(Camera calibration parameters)
########
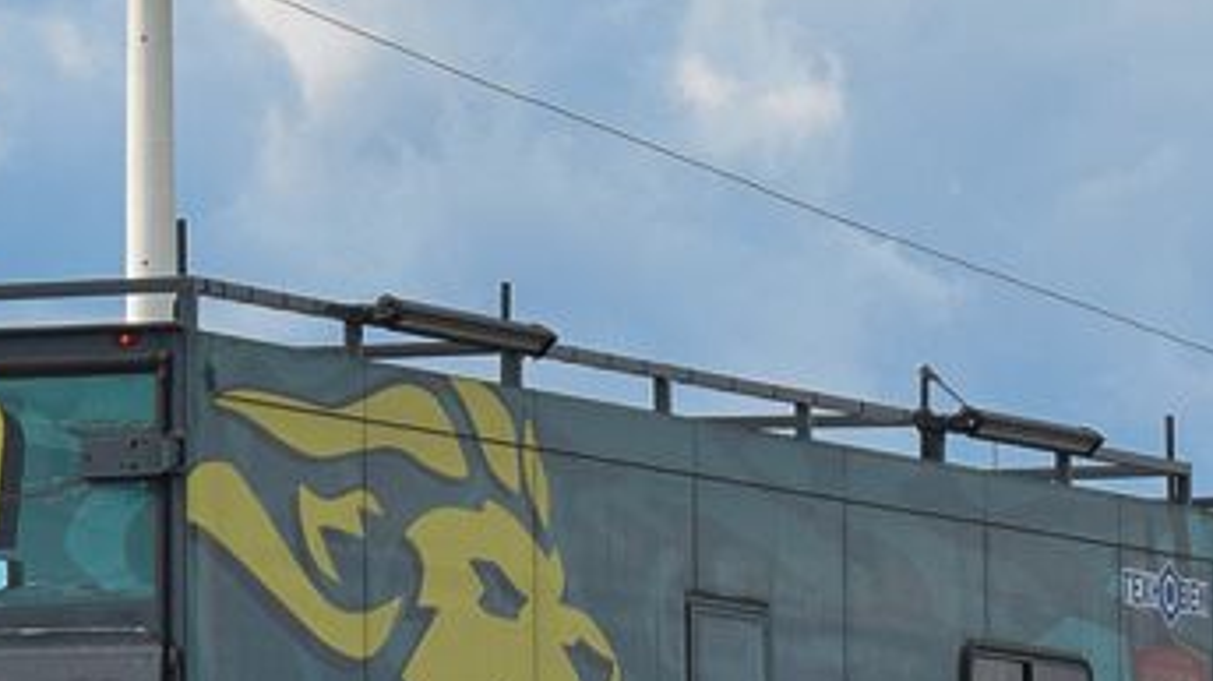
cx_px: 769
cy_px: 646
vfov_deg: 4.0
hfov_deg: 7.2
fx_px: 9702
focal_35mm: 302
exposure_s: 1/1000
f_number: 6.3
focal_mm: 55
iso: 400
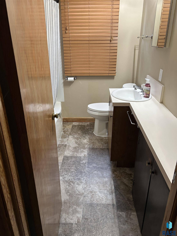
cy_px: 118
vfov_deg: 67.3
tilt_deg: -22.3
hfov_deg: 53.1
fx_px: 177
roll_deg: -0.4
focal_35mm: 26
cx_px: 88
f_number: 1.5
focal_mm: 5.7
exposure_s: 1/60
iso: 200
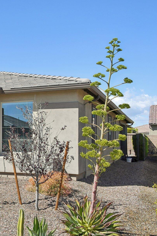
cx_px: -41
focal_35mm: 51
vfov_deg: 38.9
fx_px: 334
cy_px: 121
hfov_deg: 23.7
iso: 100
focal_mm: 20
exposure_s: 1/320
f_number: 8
########
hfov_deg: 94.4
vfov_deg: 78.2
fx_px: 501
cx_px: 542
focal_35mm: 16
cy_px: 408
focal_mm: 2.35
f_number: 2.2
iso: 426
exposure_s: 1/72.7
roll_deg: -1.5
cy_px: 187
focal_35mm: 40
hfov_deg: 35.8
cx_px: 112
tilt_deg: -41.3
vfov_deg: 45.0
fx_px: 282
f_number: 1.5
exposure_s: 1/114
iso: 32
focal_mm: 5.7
########
▶ GOAL OF THE EXERCISE
Once the line with "hfov_deg: 7.2" is found in the data above, reproduce it and each line after it exactly, through the line with "f_number: 8". Omit the pictures.

▶ RESPONSE
hfov_deg: 7.2
fx_px: 9702
focal_35mm: 302
exposure_s: 1/1000
f_number: 6.3
focal_mm: 55
iso: 400
cy_px: 118
vfov_deg: 67.3
tilt_deg: -22.3
hfov_deg: 53.1
fx_px: 177
roll_deg: -0.4
focal_35mm: 26
cx_px: 88
f_number: 1.5
focal_mm: 5.7
exposure_s: 1/60
iso: 200
cx_px: -41
focal_35mm: 51
vfov_deg: 38.9
fx_px: 334
cy_px: 121
hfov_deg: 23.7
iso: 100
focal_mm: 20
exposure_s: 1/320
f_number: 8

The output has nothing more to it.